Исчезновение | страница 32



- Не могу я читать этого! Мне вспоминается софизм гимназических времен: один китаец сказал, что все китайцы лгут. Вот он утверждает, что он честный человек, и что лишь однажды сказал неправду, признав себя нечестным человеком, и что никогда больше неправды говорить не станет. Так? Сегодня утром мне сообщили - это досконально точно,- что недавно на допросе он признался в том, что состоял в террористической организации, что с двадцать девятого года завербован германской разведкой, и назвал четырнадцать человек своих сообщников.

- Господи, спаси и помилуй...- Тихонько зевая и крестя рот, Василиса Евгеньевна побрела из комнаты.

- Так.

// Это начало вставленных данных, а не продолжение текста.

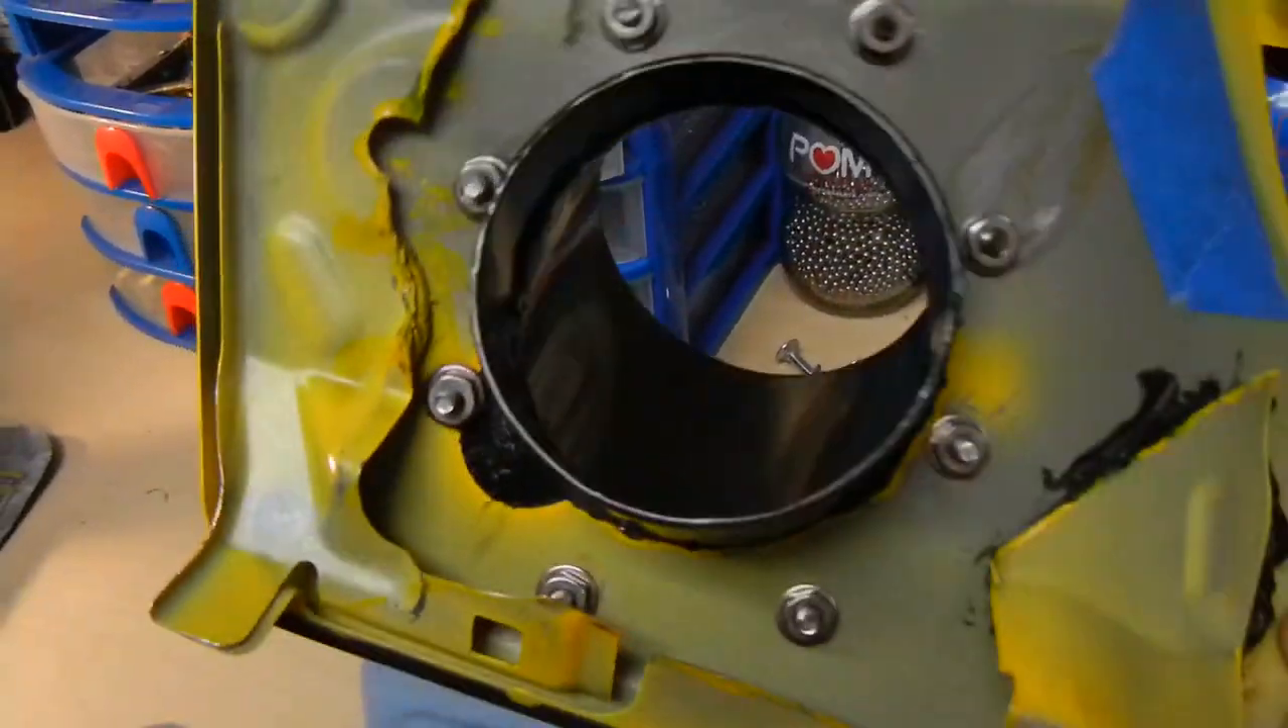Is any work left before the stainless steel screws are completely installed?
No.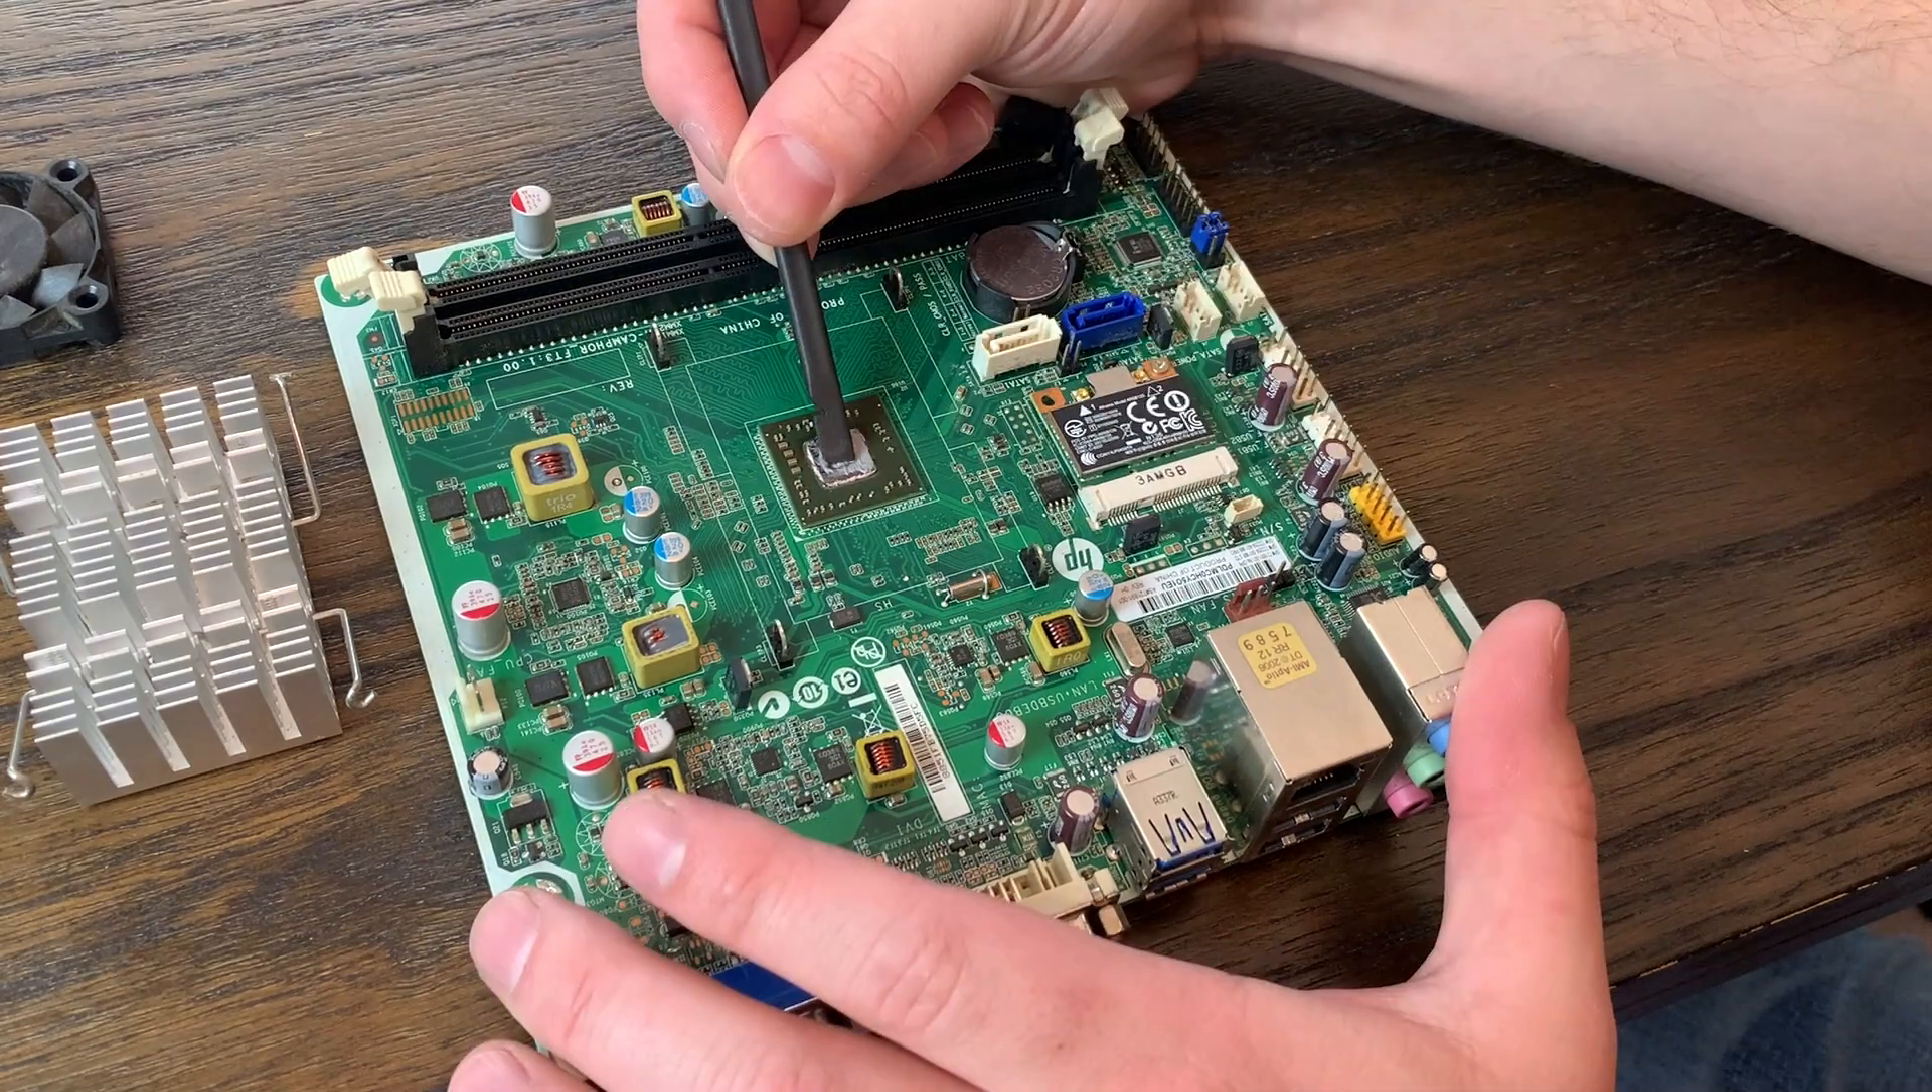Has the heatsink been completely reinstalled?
No.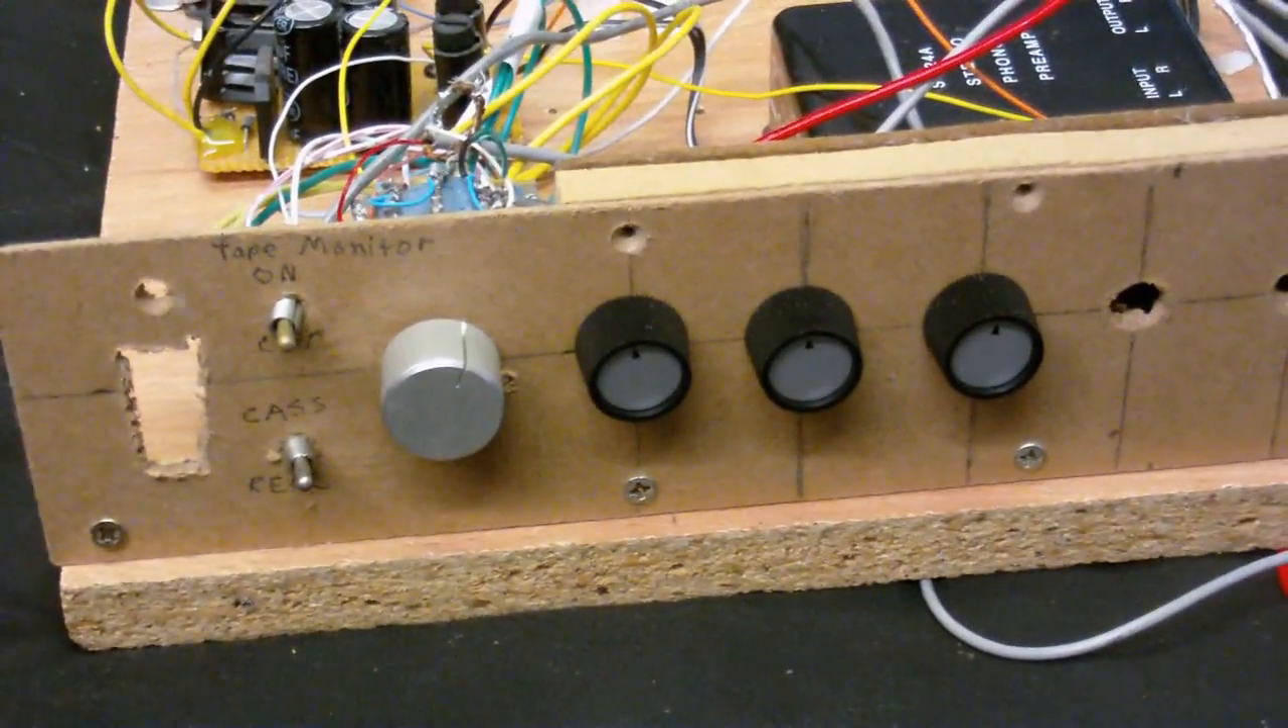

Ну? - сказал Николай Григорьевич.

- Стало быть, я уже ничего не понимаю. Когда он был честен? Тогда ли, когда впервые назвал себя вредителем, состоявшим в терорганизации? Или тогда, когда признал эти показания ложными и поклялся никогда больше не лгать? Согласись, что оба утверждения - хотя они взаимно исключают друг друга - при той новой информации, которую мы получили сегодня утром, ведут к единому выводу...

- Постой, ты можешь просто, без талмудизма, сказать: ты веришь в то, что Павел враг?

Положив короткие ручки на колени, старик печально и твердо смотрел Николаю Григорьевичу в глаза. Такой же слегка остекленевший взгляд был у него - Николаю Григорьевичу вспомни-лось,- когда судили Путятина в двадцать первом году. Вот оно, великое минералогическое свойство этого характера: проходят десятилетия, а он остается самим собой.

- Я Павла знаю тридцать лет, так же как ты,- сказал Давид.- Он был отчаянный парень. Он же был бомбист. В Березове, помню, он написал брошюру о борьбе с провокацией, очень дельную...

- Когда это было.

- Коля, запомни: люди меняются только внешне, надевают другое платье, другие шапки, но их голая суть остается. Почему ты думаешь, что Павлу все должно было нравиться, что происхо-дит? Ничто не должно было вызывать протеста? Я знаю, он давно отошел от политики. Но именно поэтому он мог сохранить старомодные представления о формах протеста, борьбы...

- Да не верю я в это!

- А я не верю в то,- закричал вдруг Давид,- что ты, я, Павел, любой из нас, мог бы подписать заведомую неправду под давлением ли...

- Но ведь подписывают! И в августе, и вот в январе - мы же с тобой говорили... И ты говорил о "временном безумии"...

- Там дело другое. Другие законы, жанры! Там вопросы большой политики. В конце концов, чего греха таить, и Каменев, и Зиновьев, и Гриша Бриллиант, и Пятаков никогда не относились к Кобе с любовью, это известно. И они политики до мозга костей. Они могли и подписать и нагово-рить на себя бог знает что - действуя, как я уже сказал, по законам жанра. Но чтобы наш Папа, Пашка Никодимов, который давно уже не играет в эти штуки и не хочет знать ничего, кроме своих турбин и котлов, чтобы он подписал ложь под давлением ли страха, посулов, шантажа, чего угодно - не может быть! Исключено! Брехня! Пытки, да? Какого черта? Зачем? Вздор, Коля, архивздор и мировая чепуха. Когда в Орловской тюрьме следователь, мерзавец, пытался заставить меня назвать товарища по одному эксу - мы взяли тогда кассу в Витковском переулке, без единого выстрела, товарищем был, кстати, Жорж Рапопорт, ты его должен помнить, который бежал потом в Америку с Завильчанским,- так вот я ему, мерзавцу, сказал: "Скорее волосы вырастут на этой ладони, чем я скажу вам, милостивый государь, хоть слово!" И сунул ему ладонь в нос, вот этак! - Давид приблизил свою ладонь к лицу Николая Григорьевича.- Меня - в одиночку, я - голодовку. И голодал восемнадцать дней... А тут - выдать четырнадцать человек! Вот что меня сразило. Ты представляешь, что бы мы сделали с ним в Байшихинске, если б узнали о нем такое? Убили бы, как собаку!